Spartak Trnava maçına gelirsek, İsmail Kartal’ın maç öncesi dediği gibi Fenerbahçe’nin bir özür borcu vardı, onu ödemeye çıktılar. Çoktan garantilemiş olmaları gereken gruptan çıkabilmek için galibiyet gerekiyordu. İsmail Hoca da bunun için rotasyondan vazgeçmiş kaleci hariç ideal kadroyu kullanmıştı.

Kadıköy’de futbol ziyafeti vardı. Başta Ferdi ve Dzeko olmak üzere tüm oyuncular yeteneklerini pırıl pırıl sergilerken, takım oyununun da nefis bir örneğini izledik.
İlk yarı yaratılan 10’dan fazla pozisyonda sadece tek bir gol bulabilmek enteresandı. Şu an Türkiye’de forma giyen futbolcuların en iyisi kabul edilen Ferdi, klasına yakışır bir gol attı da ilk 45 dakika boşa gitmedi.

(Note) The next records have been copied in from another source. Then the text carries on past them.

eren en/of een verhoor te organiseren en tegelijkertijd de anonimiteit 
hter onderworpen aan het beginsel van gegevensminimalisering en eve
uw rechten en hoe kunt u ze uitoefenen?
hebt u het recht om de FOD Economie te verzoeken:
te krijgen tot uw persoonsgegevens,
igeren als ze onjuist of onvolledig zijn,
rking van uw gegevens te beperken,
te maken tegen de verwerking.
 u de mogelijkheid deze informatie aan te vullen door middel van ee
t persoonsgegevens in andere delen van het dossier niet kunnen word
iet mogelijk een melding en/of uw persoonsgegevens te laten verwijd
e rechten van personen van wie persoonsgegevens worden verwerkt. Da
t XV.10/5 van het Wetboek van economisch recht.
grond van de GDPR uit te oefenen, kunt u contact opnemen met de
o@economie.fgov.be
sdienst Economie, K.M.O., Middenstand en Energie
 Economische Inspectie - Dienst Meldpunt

Fenerbahçe ikinci yarının hemen başında peş peşe üç gol daha bulurken Ferdi olağanüstü işler yaptı. İki gol atıp bir de penaltı alan Dzeko da yine sahanın her yerindeydi. Bir başka başarılı isim ise 4 gol yemesine rağmen 8 net pozisyonu kurtaran Slovak kaleci Takaç oldu.

Fenerbahçe, her oyuncusunun görevini eksiksiz yaptığı bu farklı galibiyetle gruptan lider olarak çıktı. Sarı Lacivertliler özür borçlarını ödediler biz de kabul ettik. Teşekkürü hak ettiler.